### What is expected
The answer must give back every line of the data exactly, with no pictures.

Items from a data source

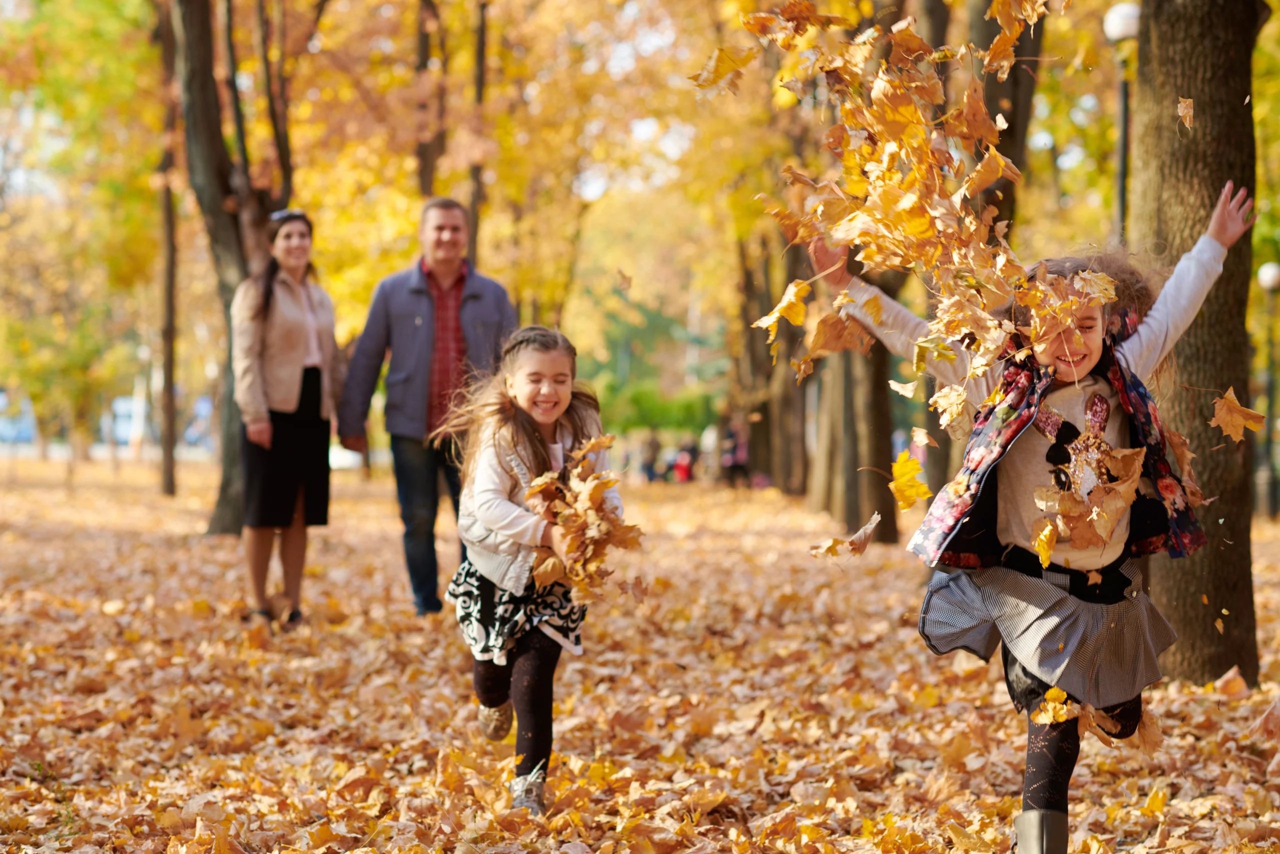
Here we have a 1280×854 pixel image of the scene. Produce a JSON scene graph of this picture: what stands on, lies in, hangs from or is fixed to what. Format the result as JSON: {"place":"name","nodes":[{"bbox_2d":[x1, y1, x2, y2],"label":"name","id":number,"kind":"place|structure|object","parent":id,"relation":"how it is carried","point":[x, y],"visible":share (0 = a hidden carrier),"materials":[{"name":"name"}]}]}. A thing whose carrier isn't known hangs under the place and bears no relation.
{"place":"outdoors","nodes":[
{"label":"outdoors","id":0,"kind":"place"},
{"bbox_2d":[0,453,1279,853],"label":"leaf-covered ground","id":1,"kind":"structure","parent":0,"point":[900,643],"materials":[{"name":"orange plant"}]},
{"bbox_2d":[152,0,179,493],"label":"tree","id":2,"kind":"object","parent":1,"relation":"on","point":[169,481],"visible":0.93,"materials":[{"name":"brown plant"}]},
{"bbox_2d":[166,0,288,532],"label":"tree","id":3,"kind":"object","parent":1,"relation":"on","point":[219,200],"visible":0.68,"materials":[{"name":"brown plant"}]},
{"bbox_2d":[231,208,340,628],"label":"woman","id":4,"kind":"object","parent":1,"relation":"on","point":[266,317],"visible":0.98},
{"bbox_2d":[336,196,517,616],"label":"man","id":5,"kind":"object","parent":1,"relation":"on","point":[442,240],"visible":0.93},
{"bbox_2d":[439,325,625,817],"label":"girl","id":6,"kind":"object","parent":1,"relation":"on","point":[499,459],"visible":0.92},
{"bbox_2d":[523,438,641,603],"label":"leaf pile","id":7,"kind":"object","parent":6,"relation":"in","point":[597,491],"visible":0.8,"materials":[{"name":"brown plant"}]},
{"bbox_2d":[641,428,661,483],"label":"person","id":8,"kind":"object","parent":1,"relation":"on","point":[652,441],"visible":0.96},
{"bbox_2d":[673,435,700,482],"label":"person","id":9,"kind":"object","parent":1,"relation":"on","point":[687,471],"visible":0.92},
{"bbox_2d":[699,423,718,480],"label":"person","id":10,"kind":"object","parent":1,"relation":"on","point":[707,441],"visible":0.66},
{"bbox_2d":[718,417,748,486],"label":"person","id":11,"kind":"object","parent":1,"relation":"on","point":[732,434],"visible":0.9},
{"bbox_2d":[763,241,807,494],"label":"tree","id":12,"kind":"object","parent":1,"relation":"on","point":[785,451],"visible":0.51,"materials":[{"name":"brown"}]},
{"bbox_2d":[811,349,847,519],"label":"tree","id":13,"kind":"object","parent":1,"relation":"on","point":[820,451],"visible":0.41,"materials":[{"name":"brown"}]},
{"bbox_2d":[828,266,899,541],"label":"tree","id":14,"kind":"object","parent":1,"relation":"on","point":[887,451],"visible":0.39,"materials":[{"name":"brown plant"}]},
{"bbox_2d":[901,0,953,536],"label":"tree","id":15,"kind":"object","parent":1,"relation":"on","point":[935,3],"visible":0.47,"materials":[{"name":"plant"}]},
{"bbox_2d":[813,187,1257,853],"label":"girl","id":16,"kind":"object","parent":1,"relation":"on","point":[1105,421],"visible":0.86},
{"bbox_2d":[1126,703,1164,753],"label":"leaf","id":17,"kind":"object","parent":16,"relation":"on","point":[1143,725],"visible":0.54,"materials":[{"name":"brown plant"}]},
{"bbox_2d":[1129,0,1265,686],"label":"tree","id":18,"kind":"object","parent":1,"relation":"on","point":[1161,55],"visible":0.83,"materials":[{"name":"brown"}]},
{"bbox_2d":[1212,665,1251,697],"label":"fallen leaf","id":19,"kind":"object","parent":1,"relation":"on","point":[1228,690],"visible":0.91,"materials":[{"name":"brown plant"}]},
{"bbox_2d":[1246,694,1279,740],"label":"leaf","id":20,"kind":"object","parent":1,"relation":"on","point":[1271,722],"visible":0.99,"materials":[{"name":"brown plant"}]},
{"bbox_2d":[1257,259,1279,518],"label":"lamp post","id":21,"kind":"object","parent":1,"relation":"on","point":[1266,282],"visible":0.98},
{"bbox_2d":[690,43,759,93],"label":"leaf","id":22,"kind":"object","parent":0,"point":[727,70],"visible":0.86,"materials":[{"name":"yellow plant"}]},
{"bbox_2d":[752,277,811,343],"label":"leaf","id":23,"kind":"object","parent":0,"point":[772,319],"visible":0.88,"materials":[{"name":"yellow plant"}]},
{"bbox_2d":[807,513,880,558],"label":"leaf","id":24,"kind":"object","parent":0,"point":[857,536],"visible":0.99,"materials":[{"name":"brown plant"}]},
{"bbox_2d":[712,1,1102,431],"label":"leaves","id":25,"kind":"object","parent":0,"point":[908,135],"visible":0.94,"materials":[{"name":"yellow plant"}]},
{"bbox_2d":[888,449,930,509],"label":"leaf","id":26,"kind":"object","parent":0,"point":[915,466],"visible":0.96,"materials":[{"name":"yellow plant"}]},
{"bbox_2d":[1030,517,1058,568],"label":"leaf","id":27,"kind":"object","parent":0,"point":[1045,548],"visible":0.98,"materials":[{"name":"yellow plant"}]},
{"bbox_2d":[1029,685,1122,736],"label":"leaf","id":28,"kind":"object","parent":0,"point":[1050,693],"visible":0.74,"materials":[{"name":"plant"}]},
{"bbox_2d":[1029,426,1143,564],"label":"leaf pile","id":29,"kind":"object","parent":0,"point":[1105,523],"visible":0.92,"materials":[{"name":"brown plant"}]},
{"bbox_2d":[1176,96,1194,131],"label":"leaf","id":30,"kind":"object","parent":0,"point":[1181,110],"visible":0.92,"materials":[{"name":"brown plant"}]},
{"bbox_2d":[1208,388,1266,441],"label":"leaf","id":31,"kind":"object","parent":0,"point":[1241,421],"visible":0.95,"materials":[{"name":"orange plant"}]},
{"label":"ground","id":32,"kind":"structure","parent":0},
{"bbox_2d":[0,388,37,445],"label":"car","id":33,"kind":"object","parent":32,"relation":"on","point":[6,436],"visible":0.61,"materials":[{"name":"blue"}]},
{"bbox_2d":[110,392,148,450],"label":"car","id":34,"kind":"object","parent":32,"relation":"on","point":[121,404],"visible":0.53,"materials":[{"name":"white"}]},
{"bbox_2d":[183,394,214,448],"label":"car","id":35,"kind":"object","parent":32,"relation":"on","point":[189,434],"visible":0.52,"materials":[{"name":"blue"}]},
{"bbox_2d":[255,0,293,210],"label":"tree","id":36,"kind":"object","parent":32,"relation":"on","point":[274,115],"visible":0.74,"materials":[{"name":"plant"}]},
{"bbox_2d":[414,0,446,203],"label":"tree","id":37,"kind":"object","parent":32,"relation":"on","point":[427,160],"visible":0.54,"materials":[{"name":"brown plant"}]},
{"bbox_2d":[465,0,491,266],"label":"tree","id":38,"kind":"object","parent":32,"relation":"on","point":[479,55],"visible":0.58,"materials":[{"name":"brown plant"}]},
{"bbox_2d":[596,380,715,436],"label":"shrub","id":39,"kind":"object","parent":32,"relation":"on","point":[634,424],"visible":0.46,"materials":[{"name":"green plant"}]},
{"bbox_2d":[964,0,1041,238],"label":"tree","id":40,"kind":"object","parent":32,"relation":"on","point":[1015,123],"visible":0.37,"materials":[{"name":"plant"}]},
{"bbox_2d":[1102,1,1140,242],"label":"lamp post","id":41,"kind":"object","parent":32,"relation":"on","point":[1120,195],"visible":0.46,"materials":[{"name":"metal"}]}
]}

### Answer below
Here we have a 1280×854 pixel image of the scene. Produce a JSON scene graph of this picture: what stands on, lies in, hangs from or is fixed to what. Format the result as JSON: {"place":"name","nodes":[{"bbox_2d":[x1, y1, x2, y2],"label":"name","id":number,"kind":"place|structure|object","parent":id,"relation":"how it is carried","point":[x, y],"visible":share (0 = a hidden carrier),"materials":[{"name":"name"}]}]}. A thing whose carrier isn't known hangs under the place and bears no relation.
{"place":"outdoors","nodes":[
{"label":"outdoors","id":0,"kind":"place"},
{"bbox_2d":[0,453,1279,853],"label":"leaf-covered ground","id":1,"kind":"structure","parent":0,"point":[900,643],"materials":[{"name":"orange plant"}]},
{"bbox_2d":[152,0,179,493],"label":"tree","id":2,"kind":"object","parent":1,"relation":"on","point":[169,481],"visible":0.93,"materials":[{"name":"brown plant"}]},
{"bbox_2d":[166,0,288,532],"label":"tree","id":3,"kind":"object","parent":1,"relation":"on","point":[219,200],"visible":0.68,"materials":[{"name":"brown plant"}]},
{"bbox_2d":[231,208,340,628],"label":"woman","id":4,"kind":"object","parent":1,"relation":"on","point":[266,317],"visible":0.98},
{"bbox_2d":[336,196,517,616],"label":"man","id":5,"kind":"object","parent":1,"relation":"on","point":[442,240],"visible":0.93},
{"bbox_2d":[439,325,625,817],"label":"girl","id":6,"kind":"object","parent":1,"relation":"on","point":[499,459],"visible":0.92},
{"bbox_2d":[523,438,641,603],"label":"leaf pile","id":7,"kind":"object","parent":6,"relation":"in","point":[597,491],"visible":0.8,"materials":[{"name":"brown plant"}]},
{"bbox_2d":[641,428,661,483],"label":"person","id":8,"kind":"object","parent":1,"relation":"on","point":[652,441],"visible":0.96},
{"bbox_2d":[673,435,700,482],"label":"person","id":9,"kind":"object","parent":1,"relation":"on","point":[687,471],"visible":0.92},
{"bbox_2d":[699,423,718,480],"label":"person","id":10,"kind":"object","parent":1,"relation":"on","point":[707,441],"visible":0.66},
{"bbox_2d":[718,417,748,486],"label":"person","id":11,"kind":"object","parent":1,"relation":"on","point":[732,434],"visible":0.9},
{"bbox_2d":[763,241,807,494],"label":"tree","id":12,"kind":"object","parent":1,"relation":"on","point":[785,451],"visible":0.51,"materials":[{"name":"brown"}]},
{"bbox_2d":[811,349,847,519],"label":"tree","id":13,"kind":"object","parent":1,"relation":"on","point":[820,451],"visible":0.41,"materials":[{"name":"brown"}]},
{"bbox_2d":[828,266,899,541],"label":"tree","id":14,"kind":"object","parent":1,"relation":"on","point":[887,451],"visible":0.39,"materials":[{"name":"brown plant"}]},
{"bbox_2d":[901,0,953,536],"label":"tree","id":15,"kind":"object","parent":1,"relation":"on","point":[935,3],"visible":0.47,"materials":[{"name":"plant"}]},
{"bbox_2d":[813,187,1257,853],"label":"girl","id":16,"kind":"object","parent":1,"relation":"on","point":[1105,421],"visible":0.86},
{"bbox_2d":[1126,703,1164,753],"label":"leaf","id":17,"kind":"object","parent":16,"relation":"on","point":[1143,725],"visible":0.54,"materials":[{"name":"brown plant"}]},
{"bbox_2d":[1129,0,1265,686],"label":"tree","id":18,"kind":"object","parent":1,"relation":"on","point":[1161,55],"visible":0.83,"materials":[{"name":"brown"}]},
{"bbox_2d":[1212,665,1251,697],"label":"fallen leaf","id":19,"kind":"object","parent":1,"relation":"on","point":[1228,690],"visible":0.91,"materials":[{"name":"brown plant"}]},
{"bbox_2d":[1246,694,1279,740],"label":"leaf","id":20,"kind":"object","parent":1,"relation":"on","point":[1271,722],"visible":0.99,"materials":[{"name":"brown plant"}]},
{"bbox_2d":[1257,259,1279,518],"label":"lamp post","id":21,"kind":"object","parent":1,"relation":"on","point":[1266,282],"visible":0.98},
{"bbox_2d":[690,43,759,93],"label":"leaf","id":22,"kind":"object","parent":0,"point":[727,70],"visible":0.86,"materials":[{"name":"yellow plant"}]},
{"bbox_2d":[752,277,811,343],"label":"leaf","id":23,"kind":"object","parent":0,"point":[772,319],"visible":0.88,"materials":[{"name":"yellow plant"}]},
{"bbox_2d":[807,513,880,558],"label":"leaf","id":24,"kind":"object","parent":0,"point":[857,536],"visible":0.99,"materials":[{"name":"brown plant"}]},
{"bbox_2d":[712,1,1102,431],"label":"leaves","id":25,"kind":"object","parent":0,"point":[908,135],"visible":0.94,"materials":[{"name":"yellow plant"}]},
{"bbox_2d":[888,449,930,509],"label":"leaf","id":26,"kind":"object","parent":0,"point":[915,466],"visible":0.96,"materials":[{"name":"yellow plant"}]},
{"bbox_2d":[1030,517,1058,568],"label":"leaf","id":27,"kind":"object","parent":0,"point":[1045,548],"visible":0.98,"materials":[{"name":"yellow plant"}]},
{"bbox_2d":[1029,685,1122,736],"label":"leaf","id":28,"kind":"object","parent":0,"point":[1050,693],"visible":0.74,"materials":[{"name":"plant"}]},
{"bbox_2d":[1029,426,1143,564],"label":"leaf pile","id":29,"kind":"object","parent":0,"point":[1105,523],"visible":0.92,"materials":[{"name":"brown plant"}]},
{"bbox_2d":[1176,96,1194,131],"label":"leaf","id":30,"kind":"object","parent":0,"point":[1181,110],"visible":0.92,"materials":[{"name":"brown plant"}]},
{"bbox_2d":[1208,388,1266,441],"label":"leaf","id":31,"kind":"object","parent":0,"point":[1241,421],"visible":0.95,"materials":[{"name":"orange plant"}]},
{"label":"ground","id":32,"kind":"structure","parent":0},
{"bbox_2d":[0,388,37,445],"label":"car","id":33,"kind":"object","parent":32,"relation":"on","point":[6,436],"visible":0.61,"materials":[{"name":"blue"}]},
{"bbox_2d":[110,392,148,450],"label":"car","id":34,"kind":"object","parent":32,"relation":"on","point":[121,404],"visible":0.53,"materials":[{"name":"white"}]},
{"bbox_2d":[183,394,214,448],"label":"car","id":35,"kind":"object","parent":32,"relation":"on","point":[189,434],"visible":0.52,"materials":[{"name":"blue"}]},
{"bbox_2d":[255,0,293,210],"label":"tree","id":36,"kind":"object","parent":32,"relation":"on","point":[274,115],"visible":0.74,"materials":[{"name":"plant"}]},
{"bbox_2d":[414,0,446,203],"label":"tree","id":37,"kind":"object","parent":32,"relation":"on","point":[427,160],"visible":0.54,"materials":[{"name":"brown plant"}]},
{"bbox_2d":[465,0,491,266],"label":"tree","id":38,"kind":"object","parent":32,"relation":"on","point":[479,55],"visible":0.58,"materials":[{"name":"brown plant"}]},
{"bbox_2d":[596,380,715,436],"label":"shrub","id":39,"kind":"object","parent":32,"relation":"on","point":[634,424],"visible":0.46,"materials":[{"name":"green plant"}]},
{"bbox_2d":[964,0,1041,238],"label":"tree","id":40,"kind":"object","parent":32,"relation":"on","point":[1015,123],"visible":0.37,"materials":[{"name":"plant"}]},
{"bbox_2d":[1102,1,1140,242],"label":"lamp post","id":41,"kind":"object","parent":32,"relation":"on","point":[1120,195],"visible":0.46,"materials":[{"name":"metal"}]}
]}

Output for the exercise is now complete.